Google Monetizes YouTube - Not User Generated Content

Google paid YouTube over a billion dollars and has revealed how it plans on monetizing the site. An Adage article states that instead of running across the site's consumer-generated content, Google's in-video ads will run on 3,000 professional content partners and 70 independent partner channels. Google's new YouTube ad formats will be graphic overlays that cover the bottom 20% of the screen and go away if not clicked after 10 seconds (a method pioneered by Videoegg)

Ads on professional content partners is not a model which monetizes the core concept of User Generated Content. It could well have been achieved without acquiring YouTube in the first place, and by just uploading good professional content (with ads) on YouTube pages. Obviously there are constraints to monetizing YouTube, otherwise Google wouldn't have a chosen such a fundamentally deviant method.

Constraints to Monetizing YouTube

  • User Generated Content is that its difficult to verify all uploaded content and advertisers would hate for ads to appear in "inappropriate" or copyrighted content.
  • What about ads in the same page as the content? We are all familiar with adsense right? Well the problem is that the tags used to define these videos are diverse and is meant to drive traffic towards the video from every possible source. Automatically adsense based on tags and content becomes that much more non targeted.

What should the Monetization Model be for YouTube? (How I wish I were paid for thinking about this stuff)

Well one of the models that can be followed to use UGC to generate money goes like this...
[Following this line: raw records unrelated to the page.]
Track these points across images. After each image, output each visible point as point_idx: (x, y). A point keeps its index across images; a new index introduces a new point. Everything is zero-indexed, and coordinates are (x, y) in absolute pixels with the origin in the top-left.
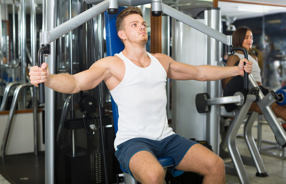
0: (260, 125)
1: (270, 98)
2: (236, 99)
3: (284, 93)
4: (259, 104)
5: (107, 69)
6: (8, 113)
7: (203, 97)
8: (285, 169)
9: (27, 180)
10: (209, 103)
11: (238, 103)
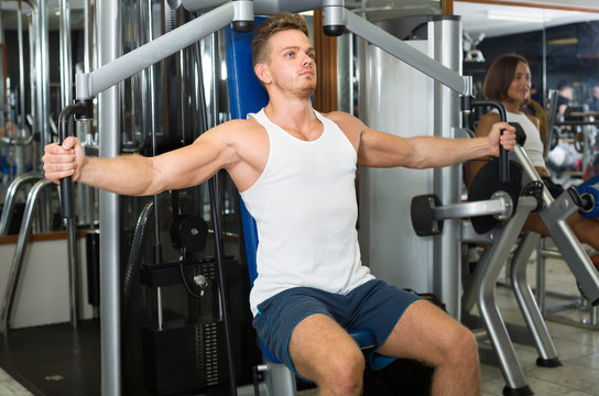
0: (542, 258)
1: (567, 202)
2: (496, 205)
3: (594, 192)
4: (542, 215)
5: (230, 145)
6: (15, 241)
7: (427, 203)
8: (595, 350)
9: (60, 380)
10: (439, 216)
11: (500, 214)
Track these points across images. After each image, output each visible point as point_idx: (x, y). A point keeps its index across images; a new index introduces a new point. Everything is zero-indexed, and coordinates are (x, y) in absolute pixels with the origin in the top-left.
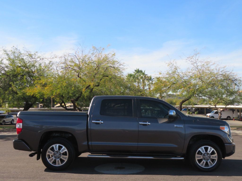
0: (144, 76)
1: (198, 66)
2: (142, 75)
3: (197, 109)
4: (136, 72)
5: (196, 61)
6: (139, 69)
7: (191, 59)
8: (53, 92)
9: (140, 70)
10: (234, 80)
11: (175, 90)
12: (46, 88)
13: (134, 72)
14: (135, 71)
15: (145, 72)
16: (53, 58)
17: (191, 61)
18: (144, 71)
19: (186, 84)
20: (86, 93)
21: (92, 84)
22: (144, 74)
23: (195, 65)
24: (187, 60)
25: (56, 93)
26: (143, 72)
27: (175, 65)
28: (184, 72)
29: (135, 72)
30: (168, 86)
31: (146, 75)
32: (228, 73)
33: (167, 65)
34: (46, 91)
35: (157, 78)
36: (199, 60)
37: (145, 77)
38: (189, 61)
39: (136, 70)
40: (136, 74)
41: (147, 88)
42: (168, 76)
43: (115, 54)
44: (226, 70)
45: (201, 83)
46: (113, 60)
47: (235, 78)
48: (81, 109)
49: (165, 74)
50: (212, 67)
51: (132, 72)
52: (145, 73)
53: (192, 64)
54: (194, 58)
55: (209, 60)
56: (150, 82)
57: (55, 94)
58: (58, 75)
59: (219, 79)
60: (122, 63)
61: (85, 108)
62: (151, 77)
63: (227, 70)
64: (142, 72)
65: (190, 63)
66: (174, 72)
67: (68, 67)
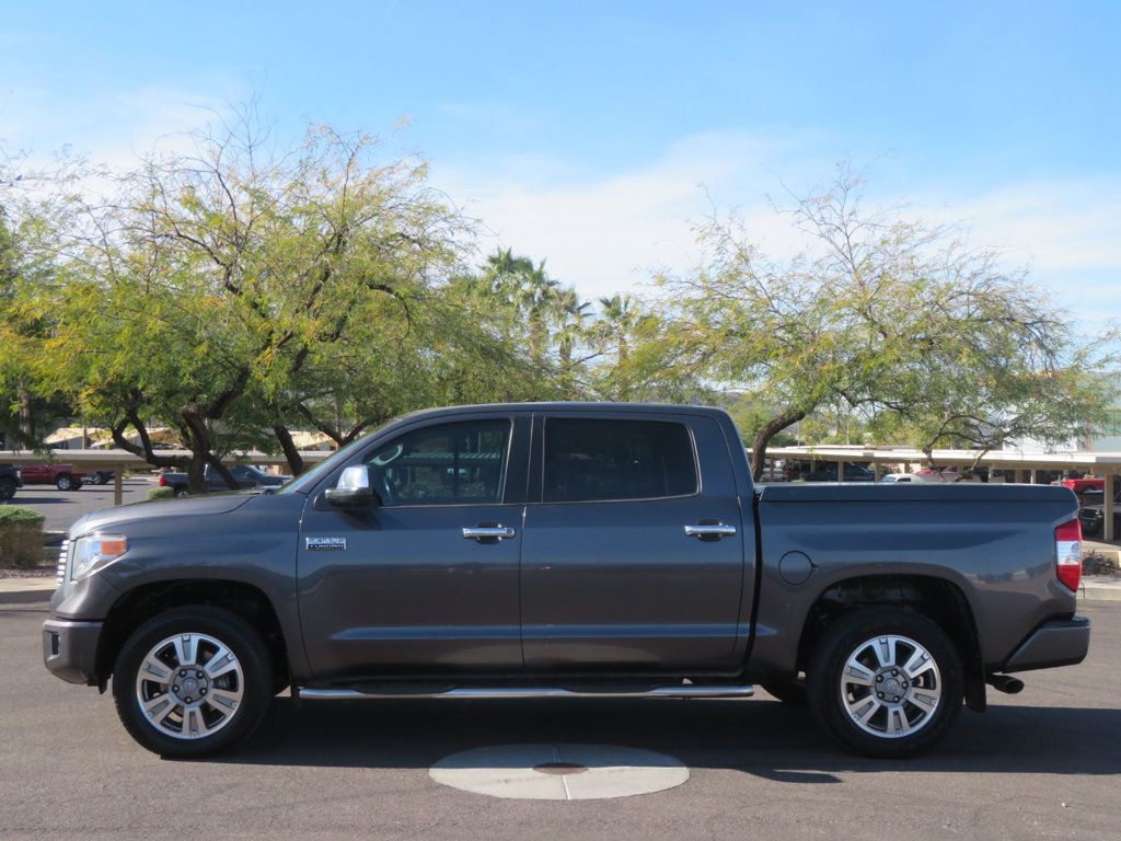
0: (539, 291)
1: (856, 245)
2: (527, 287)
3: (796, 468)
4: (495, 269)
5: (845, 219)
6: (509, 254)
7: (820, 209)
8: (86, 365)
9: (515, 255)
10: (1032, 324)
11: (737, 369)
12: (49, 344)
13: (484, 268)
14: (493, 260)
15: (545, 269)
16: (73, 177)
17: (817, 217)
18: (542, 265)
19: (796, 340)
20: (269, 374)
21: (310, 326)
22: (538, 278)
23: (840, 239)
24: (803, 216)
25: (103, 372)
26: (536, 268)
27: (737, 236)
28: (779, 275)
29: (490, 265)
30: (704, 348)
31: (551, 284)
32: (1001, 286)
33: (696, 234)
34: (51, 360)
35: (607, 303)
36: (861, 217)
37: (545, 293)
38: (811, 218)
39: (496, 254)
40: (494, 278)
41: (553, 352)
42: (697, 294)
43: (425, 166)
44: (994, 271)
45: (864, 334)
46: (422, 201)
47: (1038, 314)
48: (224, 459)
49: (685, 285)
50: (926, 255)
51: (476, 265)
52: (545, 275)
53: (822, 235)
54: (834, 203)
55: (908, 218)
56: (571, 320)
57: (97, 376)
58: (113, 275)
59: (959, 314)
60: (469, 222)
61: (242, 457)
62: (573, 296)
63: (1003, 272)
64: (532, 269)
65: (816, 230)
66: (731, 277)
67: (174, 233)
User uploads Video in a specific category with specific keywords/tags => Video hits it big => Reaches a threshold viewership, rating and is shared amongst viewers in a defined period of time => Achieves a threshold rating => Reviewed by the YouTube team for content and keyword authenticity =>

Advertisers bid on keywords/categories and provide ad content to be placed in a format specified by YouTube => Advertisers choose number of videos they would like ad placed on and whether they would like 1 video a day/week etc => They can also define threshold viewership, rating etc => Highest bidders get the best videos to advertise on => Once the number of videos for highest bidder is exhausted, second highest bidder gets ads in the next most popular videos and so on => Ad is auto inserted as graphic overlays that cover bottom 20% of the screen for first 5 seconds and last 5 seconds of the video, followed by a full screen still for 1 second

Since only a limited number of videos will cross threshold viewership - monitoring and reviewing these videos is much simpler and solves some of the constraints we were discussing earlier. What remains a question is how will viewership be affected with ads on erstwhile free content?